En 1946, par le vote de la loi d’assimilation érigeant en départements la Guadeloupe, la Martinique, la Guyane et La Réunion, la France était passée de 90 à 94 départements (compte non tenu des départements d’Algérie). La situation coloniale n’avait pas changé, même si les préfets avaient remplacé les gouverneurs. L’assimilation votée en 1946 restait un rêve, au point que d’éminentes personnalités antillaises – telles le Martiniquais Aimé Césaire et les Guadeloupéens Rosan Girard et Albert Béville alias Paul Niger – la remettaient en question et préconisaient une autonomie pour les anciennes colonies, – Béville, avant sa mort dans le crash d’un avion en juin 1962, allant jusqu’à définir l’assimilation comme le stade suprême de la colonisation[1].

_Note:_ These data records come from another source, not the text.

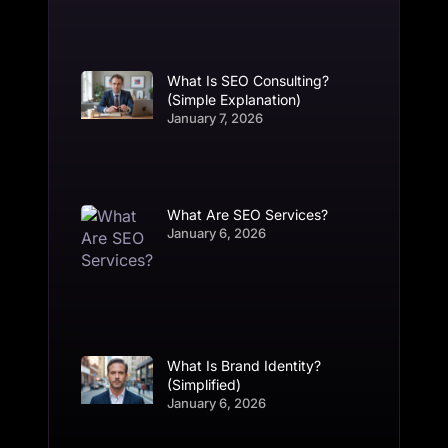
What Is SEO Consulting?
(Simple Explanation)
January 7, 2026
What Are SEO Services?
January 6, 2026
What Is Brand Identity?
(Simplified)
January 6, 2026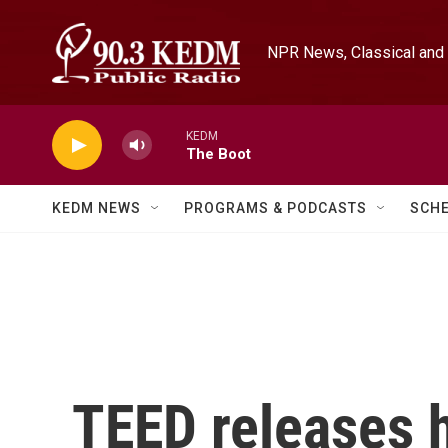
Skip to main content
NPR News, Classical and 
KEDM
The Boot
KEDM NEWS
PROGRAMS & PODCASTS
SCH
TEED releases 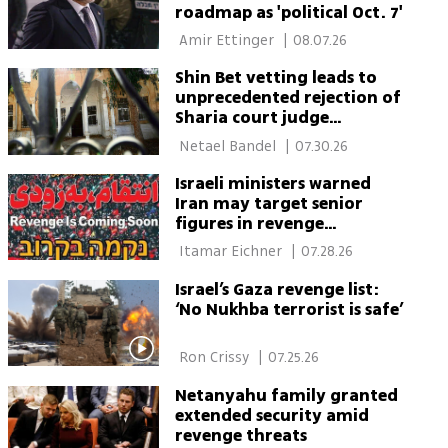
roadmap as 'political Oct. 7'
 Amir Ettinger 
|
08.07.26
Shin Bet vetting leads to
unprecedented rejection of
Sharia court judge
candidates
 Netael Bandel 
|
07.30.26
Israeli ministers warned
Iran may target senior
figures in revenge
campaign
 Itamar Eichner 
|
07.28.26
Israel’s Gaza revenge list:
‘No Nukhba terrorist is safe’
 Ron Crissy 
|
07.25.26
Netanyahu family granted
extended security amid
revenge threats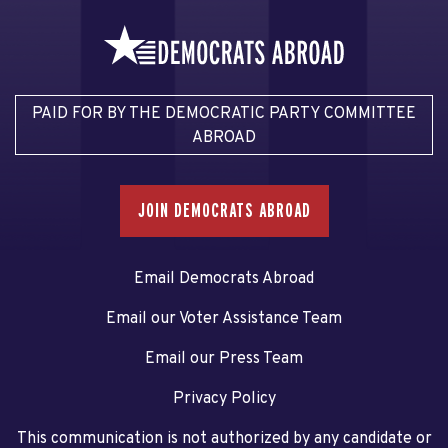
PAID FOR BY THE DEMOCRATIC PARTY COMMITTEE
ABROAD
JOIN DEMOCRATS ABROAD
Email Democrats Abroad
Email our Voter Assistance Team
Email our Press Team
Privacy Policy
This communication is not authorized by any candidate or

Les Algériens avaient déjà pris les armes dès 1956 et les accords d’Évian avaient scellé leur victoire sur la France, ce qui avait eu le don de stimuler les mouvements de libération dans tout l’empire français, de l’Afrique aux Antilles-Guyane. Un anticolonialisme de gauche s’est affirmé dans ces régions de l’Outre-mer français, fondé sur des principes moraux et politiques. L’exploitation des peuples et de leurs richesses, les crimes commis par les soldats et les colons sont les principaux griefs faits à la colonisation. Une partie de ces anticolonialistes antillais et réunionnais s’engagent aux côtés des nationalistes, algériens notamment.
La lutte contre l’idéologie coloniale de façon apaisée – l’assimilation – des populations indigènes au sein de la France est restée une intention, malgré la bonne volonté de certains, comme l’exemple de l’indépendantiste modéré algérien Ferhat Abbas ; il sera élu à l’indépendance du pays, président de l’Assemblée nationale constituante, devenant ainsi le premier chef d’État de la République démocratique et populaire. Malgré toutes ces volontés, la représentation démocratique des « indigènes » reste quasiment nulle.
L’indépendance confisquée[2] et Demain se lèvera le jour[3] sont les titres de deux de ses ouvrages sur l’Algérie que je retiens, et que j’utiliserai en conclusion de cet éditorial du premier numéro de la revue Anamnésis intitulé L’An II du cinquantenaire de l’indépendance algérienne, regards de l’Outre-mer français, pour souhaiter que, le 17 avril 2014, les prochaines élections présidentielles algériennes ne soient pas la preuve du refus du régime algérien de se démocratiser encore plus, malgré l’environnement des soulèvements arabes du moment, afin que l’on ne puisse point parler d’une liberté inachevée, et que demain se lèvera un jour nouveau, loin de toute intervention occidentale intempestive.
Jean-Benoît Desnel, fondateur de la revue Anamnésis.